## Written task
Search the material for "Hurd" and show all lines that contain it.
══════════
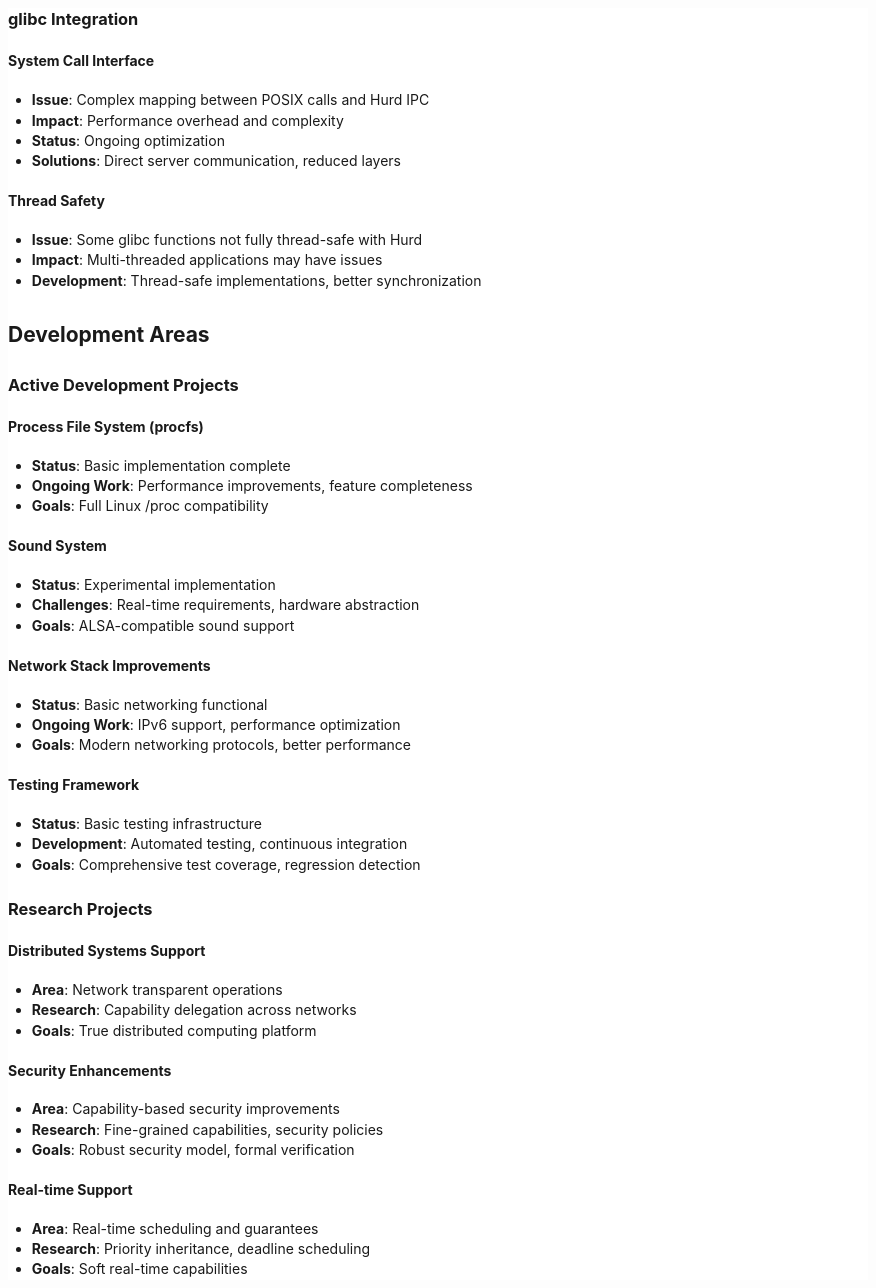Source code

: ### glibc Integration

#### System Call Interface
- **Issue**: Complex mapping between POSIX calls and Hurd IPC
- **Impact**: Performance overhead and complexity
- **Status**: Ongoing optimization
- **Solutions**: Direct server communication, reduced layers

#### Thread Safety
- **Issue**: Some glibc functions not fully thread-safe with Hurd
- **Impact**: Multi-threaded applications may have issues
- **Development**: Thread-safe implementations, better synchronization

## Development Areas

### Active Development Projects

#### Process File System (procfs)
- **Status**: Basic implementation complete
- **Ongoing Work**: Performance improvements, feature completeness
- **Goals**: Full Linux /proc compatibility

#### Sound System
- **Status**: Experimental implementation
- **Challenges**: Real-time requirements, hardware abstraction
- **Goals**: ALSA-compatible sound support

#### Network Stack Improvements
- **Status**: Basic networking functional
- **Ongoing Work**: IPv6 support, performance optimization
- **Goals**: Modern networking protocols, better performance

#### Testing Framework
- **Status**: Basic testing infrastructure
- **Development**: Automated testing, continuous integration
- **Goals**: Comprehensive test coverage, regression detection

### Research Projects

#### Distributed Systems Support
- **Area**: Network transparent operations
- **Research**: Capability delegation across networks
- **Goals**: True distributed computing platform

#### Security Enhancements
- **Area**: Capability-based security improvements
- **Research**: Fine-grained capabilities, security policies
- **Goals**: Robust security model, formal verification

#### Real-time Support
- **Area**: Real-time scheduling and guarantees
- **Research**: Priority inheritance, deadline scheduling
- **Goals**: Soft real-time capabilities
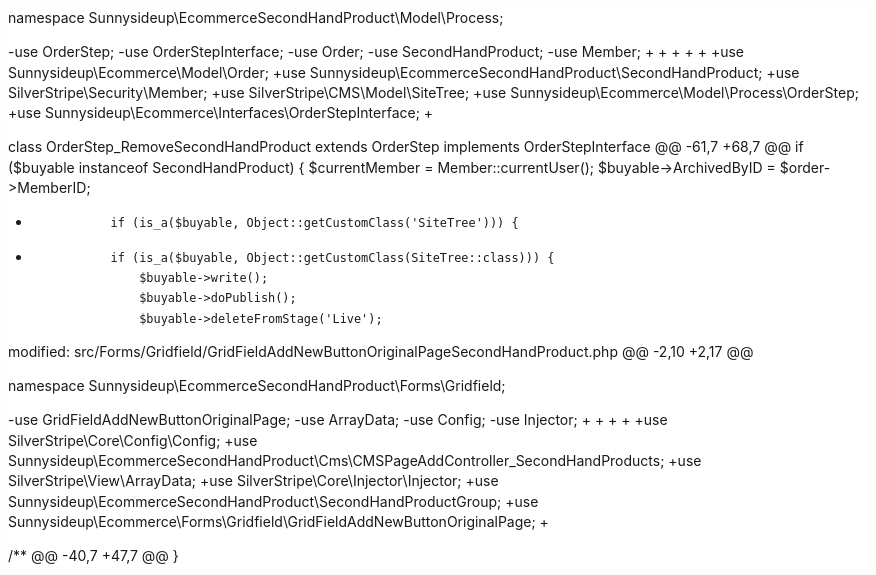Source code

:  namespace Sunnysideup\EcommerceSecondHandProduct\Model\Process;

-use OrderStep;
-use OrderStepInterface;
-use Order;
-use SecondHandProduct;
-use Member;
+
+
+
+
+
+use Sunnysideup\Ecommerce\Model\Order;
+use Sunnysideup\EcommerceSecondHandProduct\SecondHandProduct;
+use SilverStripe\Security\Member;
+use SilverStripe\CMS\Model\SiteTree;
+use Sunnysideup\Ecommerce\Model\Process\OrderStep;
+use Sunnysideup\Ecommerce\Interfaces\OrderStepInterface;
+


 class OrderStep_RemoveSecondHandProduct extends OrderStep implements OrderStepInterface
@@ -61,7 +68,7 @@
             if ($buyable instanceof SecondHandProduct) {
                 $currentMember = Member::currentUser();
                 $buyable->ArchivedByID = $order->MemberID;
-                if (is_a($buyable, Object::getCustomClass('SiteTree'))) {
+                if (is_a($buyable, Object::getCustomClass(SiteTree::class))) {
                     $buyable->write();
                     $buyable->doPublish();
                     $buyable->deleteFromStage('Live');

modified:	src/Forms/Gridfield/GridFieldAddNewButtonOriginalPageSecondHandProduct.php
@@ -2,10 +2,17 @@

 namespace Sunnysideup\EcommerceSecondHandProduct\Forms\Gridfield;

-use GridFieldAddNewButtonOriginalPage;
-use ArrayData;
-use Config;
-use Injector;
+
+
+
+
+use SilverStripe\Core\Config\Config;
+use Sunnysideup\EcommerceSecondHandProduct\Cms\CMSPageAddController_SecondHandProducts;
+use SilverStripe\View\ArrayData;
+use SilverStripe\Core\Injector\Injector;
+use Sunnysideup\EcommerceSecondHandProduct\SecondHandProductGroup;
+use Sunnysideup\Ecommerce\Forms\Gridfield\GridFieldAddNewButtonOriginalPage;
+


 /**
@@ -40,7 +47,7 @@
         }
══════════
## Result for this exercise
- **Issue**: Complex mapping between POSIX calls and Hurd IPC
- **Issue**: Some glibc functions not fully thread-safe with Hurd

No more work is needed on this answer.